Ibrahim Eissa, who presents a popular television talk show and has long been critical of the Brotherhood, Al-Azhar and Salafists groups, said Al-Sisi’s statements could only be interpreted as pulling the carpet from beneath the debate on religious reform that he had initiated. The conservative religious establishment, claimed Eissa, had clearly convinced Al-Sisi that an ongoing discussion on the role of religion in Egypt could harm his popularity.

Al-Shobashi and Eissa are both products of a generation that maintains Egypt enjoyed a generally liberal culture towards religion until the mid-1970s. The problems began, they claim, when President Anwar Al-Sadat decided to distance himself from the socialist, progressive policies of his predecessor, Nasser, and attempted to use Islamists as a counterbalance. He released Muslim Brotherhood leaders from prison, and began to be referred in the state-owned media as the “faithful president”.

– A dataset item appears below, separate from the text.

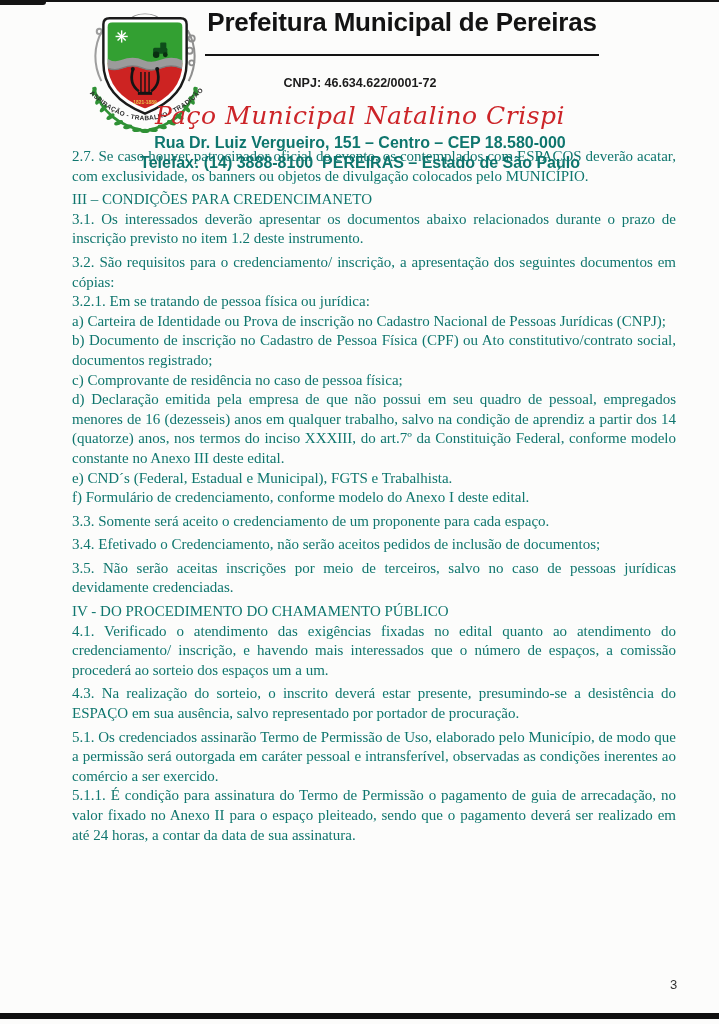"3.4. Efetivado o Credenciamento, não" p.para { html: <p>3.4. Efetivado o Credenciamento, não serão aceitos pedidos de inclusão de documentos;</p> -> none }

Perhaps Sadat failed to anticipate that, in the absence of any political space for a coherent opposition Islamists would fill the vacuum. Soon they were a dominant force on university campuses and in professional syndicates.

As the state increasingly retreated from welfare provision, under Sadat and then, at an accelerated pace, under Mubarak, the Brotherhood, along with Salafist groups that enjoyed generous support from the Gulf, established a network of charity and health services in poorer areas that, alongside whatever good works they did also insisted it was a duty for women to veil and thus confirm the “Islamic identity” of Egypt.

Many Al-Sisi supporters have criticised Al-Shobashi’s call for women to protest against forced veiling, arguing that it hands a propaganda weapon to the Brotherhood and other extremist groups.

“Modernity doesn’t mean that we clash with religion,” says Suleiman Gouda, a columnist who supports Al-Sisi. “Such calls will not benefit the ongoing debate on the role of religion. They only provided ammunition for the enemies of the state and those who support terror.”

Criticism of Al-Shobashi was not limited to Egypt. Sheikh Abdel-Aziz Al-Sheikh, the Grand Mufti of Saudi Arabia, said any demonstration by women to take off the veil would be “a satanic gathering that violates God’s orders”.

“Muslims must be aware the hijab is an honour for the Muslim nation and a sign of dignity. Those who call for taking off the veil are enemies of Islam,” he said.